What is holding you back from this uninhibited question-asking, this posture of curiosity?

Lord God, I trust you. I always want to know more about how I can reflect you well. Instill in me a deep desire for wonder—for awe and curiosity about who you are and what you’re doing and desire to do in this world. AMEN.

Spirit of Unity

Friday, May 7
Acts 10:44-48


I believe our God created each of us unique to better reflect God’s own self. I alone am created in God’s image, but I better reflect God when I stand alongside people who have different experiences from my own, friends who offer important diverse perspectives. When the Holy Spirit comes upon the Gentiles in this passage, they weren’t transformed into something that was uniform. Peter says, “Surely no one can stand in the way….They have received the Holy Spirit just as we have” (v. 47, NIV). Standing alongside differing voices, opinions, and perspectives can be hard. Amplifying other voices is challenging. I see Peter doing this in this passage, and I’m personally challenged. Are you creating space for people who are different from you to share? Who might you be standing in the way of?

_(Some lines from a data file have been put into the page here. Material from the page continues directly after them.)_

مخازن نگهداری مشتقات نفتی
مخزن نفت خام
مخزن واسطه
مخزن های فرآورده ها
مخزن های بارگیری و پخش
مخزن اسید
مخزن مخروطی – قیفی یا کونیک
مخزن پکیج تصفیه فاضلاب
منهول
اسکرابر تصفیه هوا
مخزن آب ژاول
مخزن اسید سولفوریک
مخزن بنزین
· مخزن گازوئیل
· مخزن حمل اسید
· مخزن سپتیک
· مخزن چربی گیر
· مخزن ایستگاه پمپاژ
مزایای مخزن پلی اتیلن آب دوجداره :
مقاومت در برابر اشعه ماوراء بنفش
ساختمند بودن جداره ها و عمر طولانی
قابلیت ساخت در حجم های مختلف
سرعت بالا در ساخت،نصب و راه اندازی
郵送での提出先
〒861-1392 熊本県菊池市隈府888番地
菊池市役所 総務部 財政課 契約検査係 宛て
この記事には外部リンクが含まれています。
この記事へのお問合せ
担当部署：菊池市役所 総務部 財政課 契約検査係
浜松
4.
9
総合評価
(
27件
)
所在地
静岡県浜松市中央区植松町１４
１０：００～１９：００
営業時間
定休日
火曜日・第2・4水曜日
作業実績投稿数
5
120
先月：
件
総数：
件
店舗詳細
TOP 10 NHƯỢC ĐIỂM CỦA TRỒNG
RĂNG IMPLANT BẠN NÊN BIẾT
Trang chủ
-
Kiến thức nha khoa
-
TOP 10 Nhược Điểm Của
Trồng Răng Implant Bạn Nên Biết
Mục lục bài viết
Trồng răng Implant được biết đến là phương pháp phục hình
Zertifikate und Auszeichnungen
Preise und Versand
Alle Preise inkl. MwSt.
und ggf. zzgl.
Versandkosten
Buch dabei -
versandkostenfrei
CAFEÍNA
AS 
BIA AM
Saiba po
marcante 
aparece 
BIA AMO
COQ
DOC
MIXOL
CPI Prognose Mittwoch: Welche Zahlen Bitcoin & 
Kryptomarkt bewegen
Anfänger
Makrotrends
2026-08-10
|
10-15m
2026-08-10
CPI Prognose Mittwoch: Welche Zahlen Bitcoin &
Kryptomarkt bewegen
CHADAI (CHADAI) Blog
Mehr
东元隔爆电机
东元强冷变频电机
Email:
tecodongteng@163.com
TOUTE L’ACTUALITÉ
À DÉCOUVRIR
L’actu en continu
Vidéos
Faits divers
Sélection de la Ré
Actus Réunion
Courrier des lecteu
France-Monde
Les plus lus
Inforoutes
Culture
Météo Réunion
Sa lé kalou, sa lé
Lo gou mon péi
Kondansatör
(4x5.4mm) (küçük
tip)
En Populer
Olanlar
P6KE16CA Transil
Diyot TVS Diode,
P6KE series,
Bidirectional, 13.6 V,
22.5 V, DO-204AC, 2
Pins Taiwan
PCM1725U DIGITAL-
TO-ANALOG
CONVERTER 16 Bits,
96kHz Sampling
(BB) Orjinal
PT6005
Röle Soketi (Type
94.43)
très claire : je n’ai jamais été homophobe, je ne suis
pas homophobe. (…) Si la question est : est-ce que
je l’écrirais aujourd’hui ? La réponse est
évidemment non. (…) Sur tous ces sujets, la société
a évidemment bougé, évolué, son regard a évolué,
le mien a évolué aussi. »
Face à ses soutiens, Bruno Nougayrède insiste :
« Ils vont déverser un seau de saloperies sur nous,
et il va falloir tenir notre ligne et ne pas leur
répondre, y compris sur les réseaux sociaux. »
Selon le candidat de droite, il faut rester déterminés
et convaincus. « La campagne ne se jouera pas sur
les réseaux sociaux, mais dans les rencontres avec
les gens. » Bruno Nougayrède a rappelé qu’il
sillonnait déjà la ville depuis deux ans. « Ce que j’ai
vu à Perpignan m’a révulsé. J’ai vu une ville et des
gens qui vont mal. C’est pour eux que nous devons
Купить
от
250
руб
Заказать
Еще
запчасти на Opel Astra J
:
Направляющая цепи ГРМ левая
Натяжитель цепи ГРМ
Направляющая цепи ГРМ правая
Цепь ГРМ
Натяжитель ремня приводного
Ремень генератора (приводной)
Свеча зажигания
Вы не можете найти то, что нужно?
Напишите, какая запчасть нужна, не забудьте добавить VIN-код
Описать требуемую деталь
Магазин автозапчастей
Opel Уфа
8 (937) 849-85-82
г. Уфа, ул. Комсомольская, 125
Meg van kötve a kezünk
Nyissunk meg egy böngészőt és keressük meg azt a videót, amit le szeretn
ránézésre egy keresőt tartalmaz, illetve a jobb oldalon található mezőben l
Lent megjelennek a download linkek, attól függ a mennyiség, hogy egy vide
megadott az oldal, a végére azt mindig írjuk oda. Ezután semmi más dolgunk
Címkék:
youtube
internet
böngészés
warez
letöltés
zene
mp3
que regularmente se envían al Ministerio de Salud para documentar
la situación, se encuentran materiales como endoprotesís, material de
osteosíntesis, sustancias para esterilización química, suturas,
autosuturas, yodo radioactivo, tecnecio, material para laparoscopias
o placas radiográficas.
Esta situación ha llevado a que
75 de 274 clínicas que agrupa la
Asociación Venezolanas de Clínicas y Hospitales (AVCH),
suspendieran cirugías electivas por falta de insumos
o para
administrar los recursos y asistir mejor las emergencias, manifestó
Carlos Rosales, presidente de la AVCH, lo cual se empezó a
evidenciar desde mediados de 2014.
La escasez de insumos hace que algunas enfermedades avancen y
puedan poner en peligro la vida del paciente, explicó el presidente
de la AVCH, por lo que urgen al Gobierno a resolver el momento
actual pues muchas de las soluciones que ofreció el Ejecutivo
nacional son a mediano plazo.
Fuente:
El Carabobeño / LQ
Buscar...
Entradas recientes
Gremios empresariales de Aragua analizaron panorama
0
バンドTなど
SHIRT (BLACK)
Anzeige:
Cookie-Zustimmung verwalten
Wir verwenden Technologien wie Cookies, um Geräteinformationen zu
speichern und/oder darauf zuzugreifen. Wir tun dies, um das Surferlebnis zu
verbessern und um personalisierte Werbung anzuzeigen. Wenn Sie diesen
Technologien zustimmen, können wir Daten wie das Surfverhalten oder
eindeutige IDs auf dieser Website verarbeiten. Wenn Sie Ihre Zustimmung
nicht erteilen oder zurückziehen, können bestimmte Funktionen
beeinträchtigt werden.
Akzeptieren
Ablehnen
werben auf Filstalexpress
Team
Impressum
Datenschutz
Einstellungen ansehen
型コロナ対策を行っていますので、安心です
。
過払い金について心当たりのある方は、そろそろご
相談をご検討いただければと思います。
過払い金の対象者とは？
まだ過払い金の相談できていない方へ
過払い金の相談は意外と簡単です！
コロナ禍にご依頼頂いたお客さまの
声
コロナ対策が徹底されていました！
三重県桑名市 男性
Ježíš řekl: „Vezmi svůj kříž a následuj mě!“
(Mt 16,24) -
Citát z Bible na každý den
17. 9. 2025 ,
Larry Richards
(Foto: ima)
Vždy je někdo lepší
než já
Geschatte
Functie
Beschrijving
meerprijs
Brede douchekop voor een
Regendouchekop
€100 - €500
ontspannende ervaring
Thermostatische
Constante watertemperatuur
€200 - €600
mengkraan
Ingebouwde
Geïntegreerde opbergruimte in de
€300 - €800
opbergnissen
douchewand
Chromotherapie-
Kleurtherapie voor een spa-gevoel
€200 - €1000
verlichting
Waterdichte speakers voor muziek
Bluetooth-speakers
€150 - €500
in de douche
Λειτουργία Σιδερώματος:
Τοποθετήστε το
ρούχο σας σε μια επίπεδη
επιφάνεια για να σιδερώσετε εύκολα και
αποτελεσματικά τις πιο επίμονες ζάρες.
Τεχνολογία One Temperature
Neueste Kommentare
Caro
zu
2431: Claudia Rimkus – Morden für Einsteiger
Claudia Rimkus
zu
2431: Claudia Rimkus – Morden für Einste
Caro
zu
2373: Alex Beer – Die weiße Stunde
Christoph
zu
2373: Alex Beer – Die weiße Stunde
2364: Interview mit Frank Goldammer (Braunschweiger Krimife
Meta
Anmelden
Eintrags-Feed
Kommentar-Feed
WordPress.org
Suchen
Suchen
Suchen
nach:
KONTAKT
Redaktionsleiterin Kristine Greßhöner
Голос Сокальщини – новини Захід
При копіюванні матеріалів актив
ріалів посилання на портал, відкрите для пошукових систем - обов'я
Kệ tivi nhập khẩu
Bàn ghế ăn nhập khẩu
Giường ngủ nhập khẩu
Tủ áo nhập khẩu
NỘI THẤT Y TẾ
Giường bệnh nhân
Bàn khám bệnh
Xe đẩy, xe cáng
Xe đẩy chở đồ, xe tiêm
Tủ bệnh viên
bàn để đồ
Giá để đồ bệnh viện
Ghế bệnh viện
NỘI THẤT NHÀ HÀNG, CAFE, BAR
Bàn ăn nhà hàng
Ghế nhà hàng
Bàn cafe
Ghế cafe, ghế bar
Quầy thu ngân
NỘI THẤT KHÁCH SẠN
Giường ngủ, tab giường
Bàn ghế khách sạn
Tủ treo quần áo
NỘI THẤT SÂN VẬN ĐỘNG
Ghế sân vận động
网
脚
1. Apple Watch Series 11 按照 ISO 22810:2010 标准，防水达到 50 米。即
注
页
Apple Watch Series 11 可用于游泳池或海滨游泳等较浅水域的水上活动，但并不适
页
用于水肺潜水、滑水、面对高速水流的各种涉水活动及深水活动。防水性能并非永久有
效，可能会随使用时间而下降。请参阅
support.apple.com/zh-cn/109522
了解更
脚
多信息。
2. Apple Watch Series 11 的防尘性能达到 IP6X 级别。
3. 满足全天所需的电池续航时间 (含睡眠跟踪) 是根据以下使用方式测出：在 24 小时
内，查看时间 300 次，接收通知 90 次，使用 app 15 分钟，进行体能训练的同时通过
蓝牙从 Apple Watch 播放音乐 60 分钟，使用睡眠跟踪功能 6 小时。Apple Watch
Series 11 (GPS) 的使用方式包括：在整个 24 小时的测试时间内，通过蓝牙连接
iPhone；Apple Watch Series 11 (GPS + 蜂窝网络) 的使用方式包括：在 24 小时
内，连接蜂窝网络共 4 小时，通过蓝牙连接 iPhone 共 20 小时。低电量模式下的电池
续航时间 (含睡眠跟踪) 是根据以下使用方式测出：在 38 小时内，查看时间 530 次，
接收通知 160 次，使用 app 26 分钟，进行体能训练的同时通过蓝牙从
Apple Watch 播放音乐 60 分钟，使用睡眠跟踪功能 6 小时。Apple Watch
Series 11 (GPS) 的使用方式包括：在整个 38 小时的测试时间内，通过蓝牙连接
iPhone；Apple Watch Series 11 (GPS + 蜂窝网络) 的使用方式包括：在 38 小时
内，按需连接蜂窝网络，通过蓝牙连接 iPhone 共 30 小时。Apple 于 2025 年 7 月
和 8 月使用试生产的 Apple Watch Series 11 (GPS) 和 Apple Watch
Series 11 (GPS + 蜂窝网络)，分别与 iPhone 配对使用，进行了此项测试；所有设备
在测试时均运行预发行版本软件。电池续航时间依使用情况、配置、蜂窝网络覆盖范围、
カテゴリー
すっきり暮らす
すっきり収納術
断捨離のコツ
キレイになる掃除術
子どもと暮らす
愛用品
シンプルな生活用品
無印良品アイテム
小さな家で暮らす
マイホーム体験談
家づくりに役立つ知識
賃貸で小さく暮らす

Give me your heart, God, that I might soften to perspectives that are different from my own. Help me stand alongside men, women, elderly, children of every race and ethnicity—so that all together we might reflect your own self. AMEN.

Love One Another

Saturday, May 8
1 John 5:1-8


This Johannine letter tells us in verse 3: “In fact, this is love for God: to keep his commands” (NIV). We began our week together with the vine and branches image in John 15. In that same story, Jesus tells us, “This is my command: Love each other” (John 15:17, NIV). We are empowered because Jesus took on flesh to show us God’s deep, deep love. In the past year in the midst of the pandemic and racial justice movements, I’ve gotten a taste of the deep, deep love Christ commands us to. Love for God is love for my neighbor, and I desire to demonstrate both as Christ shows. We are empowered with God’s own Spirit, so let us reflect “the one who came by water and blood—Jesus Christ” (v. 6, NIV) with authentic love.

Thank you for taking on flesh, Jesus, and for showing us the fullness of God’s Spirit and God’s deep love. Give me courage to love deeply and grace when I mess it up. AMEN.

About the Author: Natalie Swanson

I serve as the year-round program director at Covenant Pines Bible Camp in McGregor, Minnesota. I’m passionate about crafting retreat spaces where campers and guests of all ages and backgrounds come to play, have fun outside, and listen for Christ’s voice. When I’m not working, I love exploring Minnesota state parks with my dog, Leia, and finding spaces for retreat for myself. I can often be found with a cup of coffee in conversation or hanging out at the beach on a warm summer day listening to the laughter and joy of camp.